Extracted text

A Brief History of Seven Killings - Marlon James (Oneworld 2014)
- Edward Nightingale
- Feb 20, 2017
- 3 min read
If it no go so, it go near so.

As the title suggests, this book is about killing, but the ‘seven’ on the cover hugely underplays the body count. I didn’t actually tot up the corpses as I read but I reckon there are more than 50 – in one three-page chapter alone a gang leader shoots 11 people. Sometimes the description of killing is almost gratuitous, with bullets entering eye sockets and neck holes pumping blood; and sometimes it’s done as if off the cuff – a character dispatched in no more than a phrase. I came to expect that every few pages someone would be killed, and that makes for tense reading. Conflicts abound – JLP vs PNP, men vs women, Copenhagen City vs Eight Lanes, black vs white, police vs army, dons vs their enforcers – and killing is the result.
The next two most significant themes (though they don’t come close to killing) are politics and sex. The first half of the novel combines politics with killing as warring gangs vie for territory and votes on behalf of their favoured Jamaican political parties. As one gang member observes: “I don’t know people who don’t pick side.” In the second half sex replaces the politics, but that doesn’t make things better. The sex is vicious, bitter, secret. And this new thematic combination culminates in one particularly haunting image in which sex and killing unite in a New York crackhouse. Watch out for that one.
The novel is set first in Jamaica and then in the US, but in each country most of the locations are slums festering with drugs, guns and utter desperation. And it is loaded with characters – so many, in fact, that there’s a cast list at the beginning – about 15 of whom share the task of narrating. One of these is a ghost, a few are drug addicts, most are psychopaths. The Jamaican ones have names like Shotta Sherrif, Bam-Bam and Weeper, and deliver their first-person narratives in stream-of-consciousness patois. The language is by turns confusing and fascinating, with characters adapting their register and vocabulary to their listeners; words are blended or subverted – system becomes ‘shitstem’, politics ‘politricks’ and so on – such that the occasional explanation needs to be built in: “The I meaning you, meaning me. Ghetto communiqué, more backward and more forward than the phone.” But gradually I/you tune in.
And all but one of the narrators are men. In fact, the poison of patriarchy infects everything in this novel, exacerbating its brutality and the sense of futility. “Right and wrong is just two word some fool invent and what really matter is what I have over you and what you have under me,” concludes one gang leader. But it is the female narrator – tenuously associated with The Singer himself, and his Hope Road address – who represents the only chance of redemption in the novel. And, within the ambitious scope of this cacophonous work, she also provides something of a connecting thread.
It is not an easy read but it is a compelling and remarkable book. The characters’ voices ring true and the fusion of fiction with historical fact conjures a credible version of ‘Jamdown’ in the 1970s and ‘80s. It will also change the way you listen to Bob Marley forever.

Problems to work on
**a.** In the book review, about how many characters share the task of narrating the novel?
**b.** Extract the stretch of the book review from "The next two" through "for that one.", copying it word for word.

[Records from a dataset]
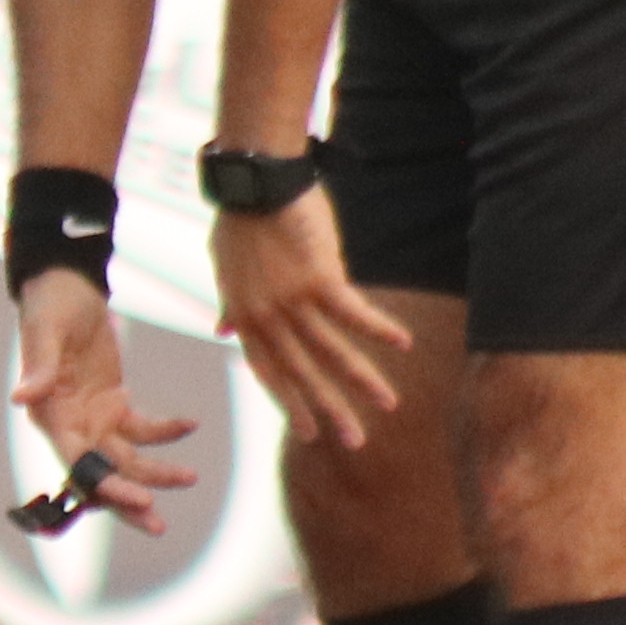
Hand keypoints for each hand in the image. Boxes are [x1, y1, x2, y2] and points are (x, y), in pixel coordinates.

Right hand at [6, 275, 198, 529]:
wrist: (67, 283)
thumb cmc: (50, 305)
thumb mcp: (45, 331)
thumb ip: (40, 367)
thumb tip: (19, 398)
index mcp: (50, 416)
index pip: (78, 463)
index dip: (105, 484)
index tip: (138, 499)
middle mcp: (70, 426)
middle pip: (101, 475)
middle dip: (129, 501)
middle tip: (158, 525)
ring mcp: (93, 418)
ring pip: (127, 460)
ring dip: (156, 473)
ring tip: (190, 477)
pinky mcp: (114, 404)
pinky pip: (143, 428)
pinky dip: (166, 430)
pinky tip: (190, 423)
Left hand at [209, 177, 413, 448]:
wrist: (255, 182)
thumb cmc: (240, 220)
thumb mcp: (224, 268)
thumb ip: (229, 304)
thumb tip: (221, 330)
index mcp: (244, 317)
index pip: (269, 372)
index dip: (290, 403)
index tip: (309, 431)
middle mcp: (267, 317)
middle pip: (303, 374)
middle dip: (331, 410)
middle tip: (354, 442)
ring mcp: (292, 300)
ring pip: (332, 351)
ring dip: (363, 380)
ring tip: (389, 404)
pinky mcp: (319, 277)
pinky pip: (353, 312)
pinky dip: (379, 328)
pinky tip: (404, 344)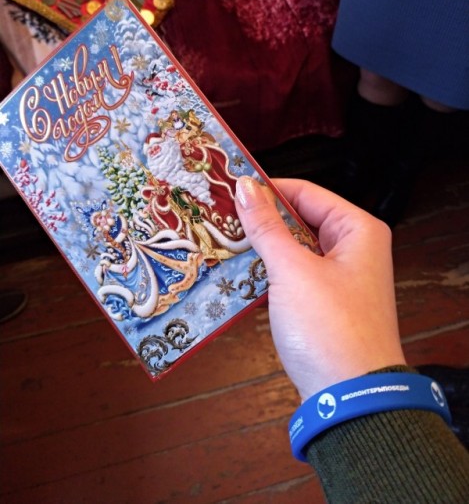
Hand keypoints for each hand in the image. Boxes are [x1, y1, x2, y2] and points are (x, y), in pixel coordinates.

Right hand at [235, 177, 405, 401]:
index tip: (230, 187)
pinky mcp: (324, 302)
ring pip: (293, 249)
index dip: (267, 188)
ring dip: (262, 247)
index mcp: (357, 230)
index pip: (306, 193)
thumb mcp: (293, 270)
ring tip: (221, 239)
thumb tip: (245, 188)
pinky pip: (293, 275)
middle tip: (220, 214)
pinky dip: (269, 272)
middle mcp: (353, 248)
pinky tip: (238, 270)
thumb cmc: (330, 327)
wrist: (349, 399)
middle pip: (299, 220)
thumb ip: (266, 227)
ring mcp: (339, 277)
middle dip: (261, 220)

Responses per task
**a.** About 15.

**b.**
The next two most significant themes (though they don’t come close to killing) are politics and sex. The first half of the novel combines politics with killing as warring gangs vie for territory and votes on behalf of their favoured Jamaican political parties. As one gang member observes: “I don’t know people who don’t pick side.” In the second half sex replaces the politics, but that doesn’t make things better. The sex is vicious, bitter, secret. And this new thematic combination culminates in one particularly haunting image in which sex and killing unite in a New York crackhouse. Watch out for that one.